So I ask for a reprieve in my own bed.  I swallow all kinds of pills, and tell them to let me rest, and if its not better soon, we'll go.  But really?  I'm finally able to just let the tears fall, because sometimes its all I have left to offer.

I eventually manage to fall deep into sleep and awake Tuesday to the cramping subsided.

But then the day and its meaning pops into my head and I'm sickened all over again.

It's chemo day... and how on earth am I going to do infusion... when I'm feeling too weak to crawl out of bed?

I think sometimes we know, before we know.

Tuesday was going to be a hard, and then an even harder day.

I was too sick for chemo.

My stomach was a tender, roiling mess, and it took the Nurse Practitioner two seconds to check, and  when I winced as she lightly touched my abdomen, she shook her head side to side, then hurried off to page Dr. Panwalkar.  "No Taxol."

I'll see him in two weeks... and lord only knows what, if anything is left for treatment.  Plus, I'm still waiting to hear about scheduling the scans we talked about doing.  So is all the stomach turmoil side effects?  Or is something new taking over my stomach, yet again?

And how is it when, you don't think you can sink any lower?  The hardest blow hasn't even landed yet.   With that,  I simply decide by the end of the day, I'm done on Tuesday.  With the tears, and the heavy, and the hard.

Late that night, its just me, kneeling on the laundry room floor, covered with shreds of whispered prayers and piles of mismatched socks.  I've left it with Him.

"Empty to fill, again."

 It's then, that I turn to Jesus Calling in search of words to balm my aching heart and soul...  and there it is... Sarah Young brings it home for me yet again...

November 24th-

"Thankfulness takes the sting out of adversity.  That is why I have instructed you to give Me thanks for everything... This is a spiritual act of obedience- blind obedience... it can seem irrational and even impossible to thank me for heartrending hardships.
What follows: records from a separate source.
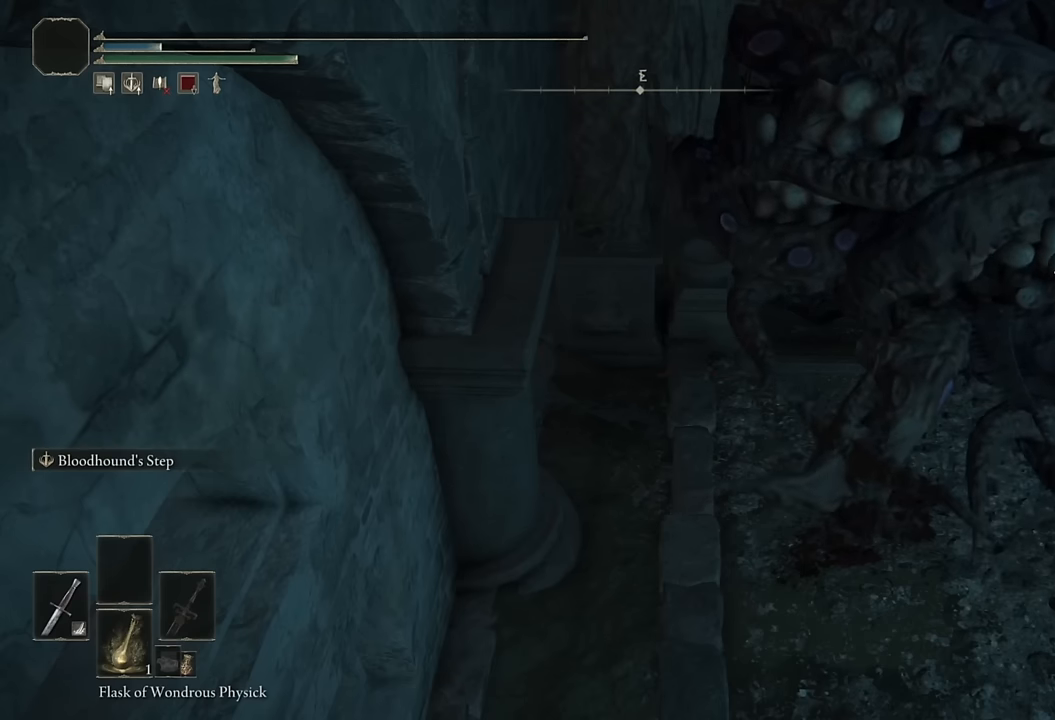
Gameplay with a controller (PlayStation layout); each line is a JSON object with the inputs held at the frame after it. "events" lists button and stick changes between this image and that frame as [ms after this image, input, new state], when the widget could be followed in between.
{"buttons": ["CROSS"], "left_stick": "center", "right_stick": "center", "events": [[500, "CROSS", "down"]]}
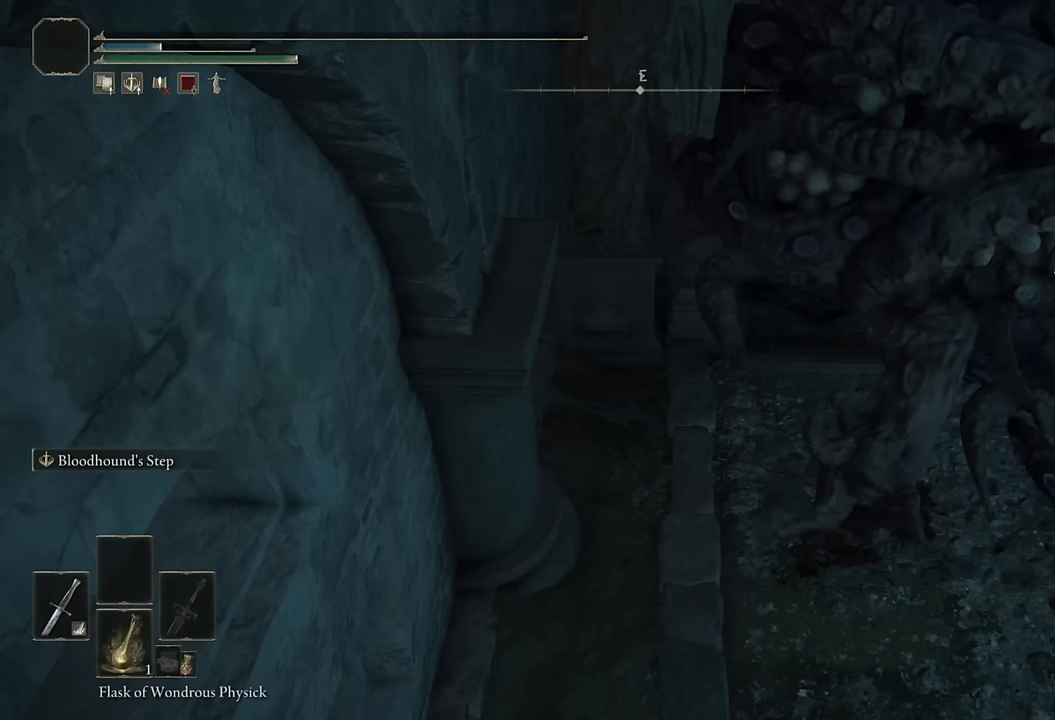
{"buttons": [], "left_stick": "center", "right_stick": "center", "events": [[84, "CROSS", "up"], [167, "CROSS", "down"], [250, "CROSS", "up"], [334, "CROSS", "down"], [417, "CROSS", "up"]]}
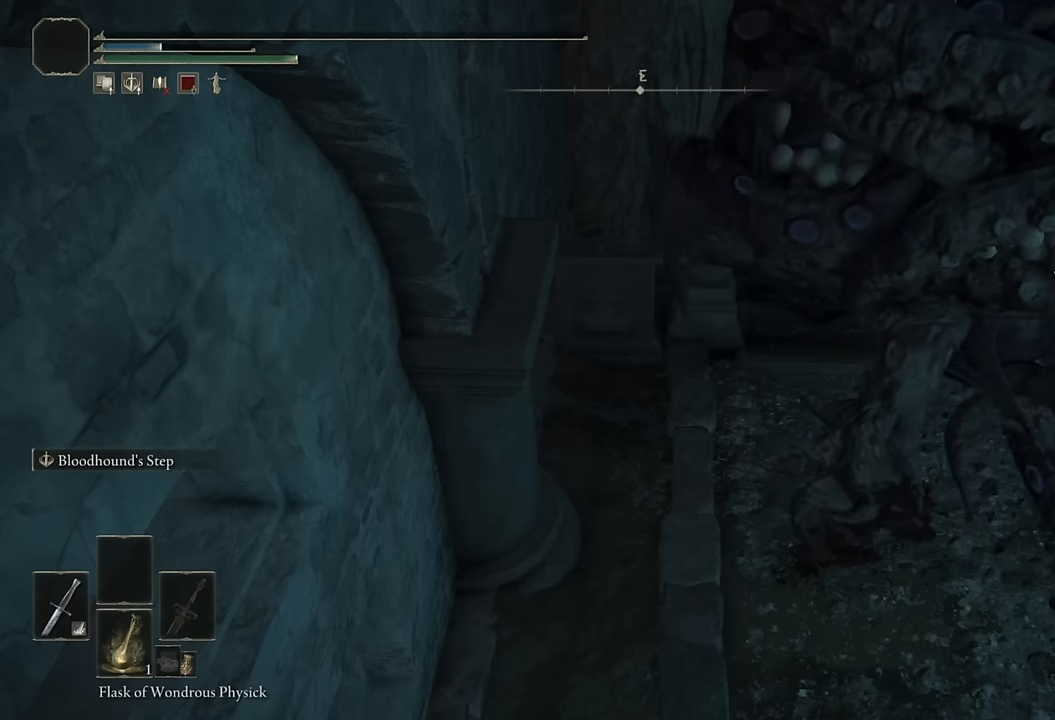
{"buttons": ["CROSS"], "left_stick": "center", "right_stick": "center", "events": [[17, "CROSS", "down"], [84, "CROSS", "up"], [167, "CROSS", "down"], [250, "CROSS", "up"], [317, "CROSS", "down"], [400, "CROSS", "up"], [500, "CROSS", "down"]]}
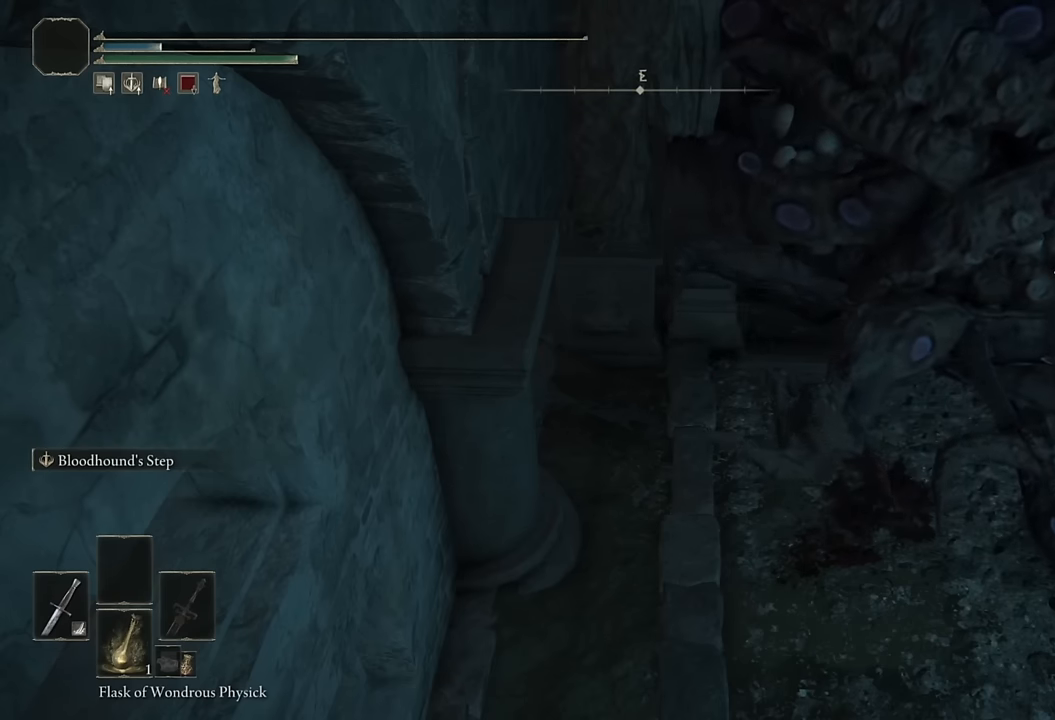
{"buttons": [], "left_stick": "center", "right_stick": "center", "events": [[67, "CROSS", "up"], [134, "CROSS", "down"], [217, "CROSS", "up"], [300, "CROSS", "down"], [367, "CROSS", "up"], [450, "CROSS", "down"], [500, "CROSS", "up"]]}
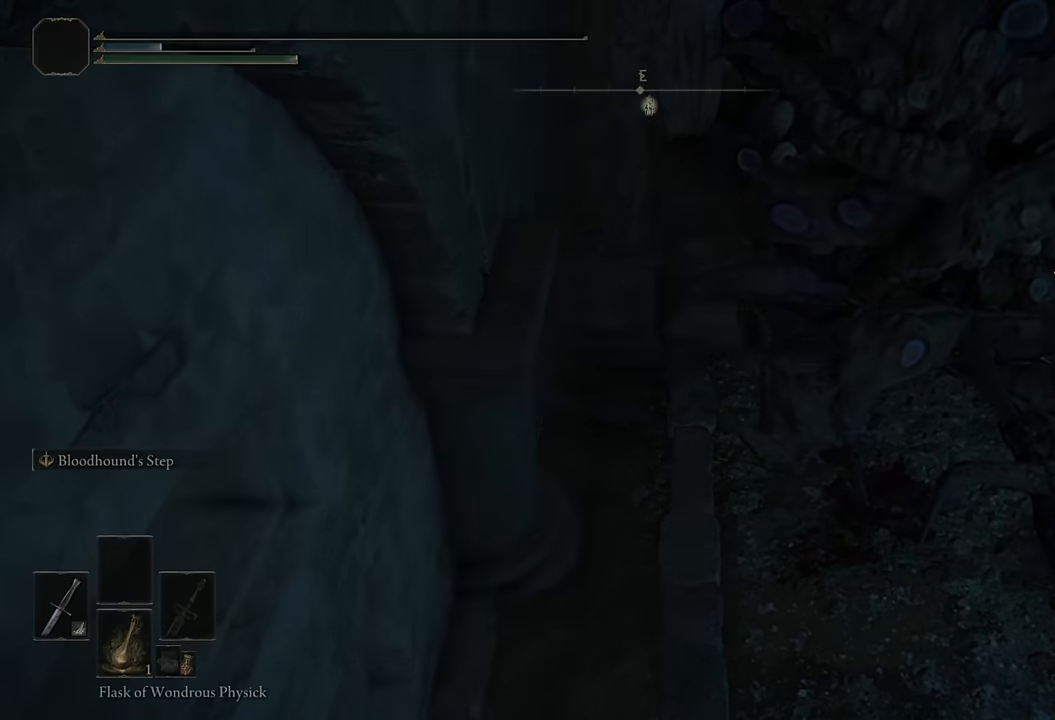
{"buttons": [], "left_stick": "center", "right_stick": "center", "events": [[100, "CROSS", "down"], [167, "CROSS", "up"], [234, "CROSS", "down"], [300, "CROSS", "up"], [400, "CROSS", "down"], [450, "CROSS", "up"]]}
"Thankfulness opens your heart to My presence and your mind to My thoughts.  You may still be in the same place... but it is as if a light has been switched on, enabling you to see from My perspective. It is this Light of My Presence that removes the sting of adversity."  


Monday, November 16, 2015

when moments sustain...

I'm trying to learn this new landscape of weekly infusions.  I come away from infusion with a steroid induced thrum going through my body, heart and mind.  I fully use it to propel me into going out, seeing people, steeling myself for the tapering off of those adrenaline boosting drugs. I'm making up lost time, from all the months of seclusion this summer and sickness.   So I live those moments full because I can go from active- to flat on my back in sheer exhaustion, in mere seconds. 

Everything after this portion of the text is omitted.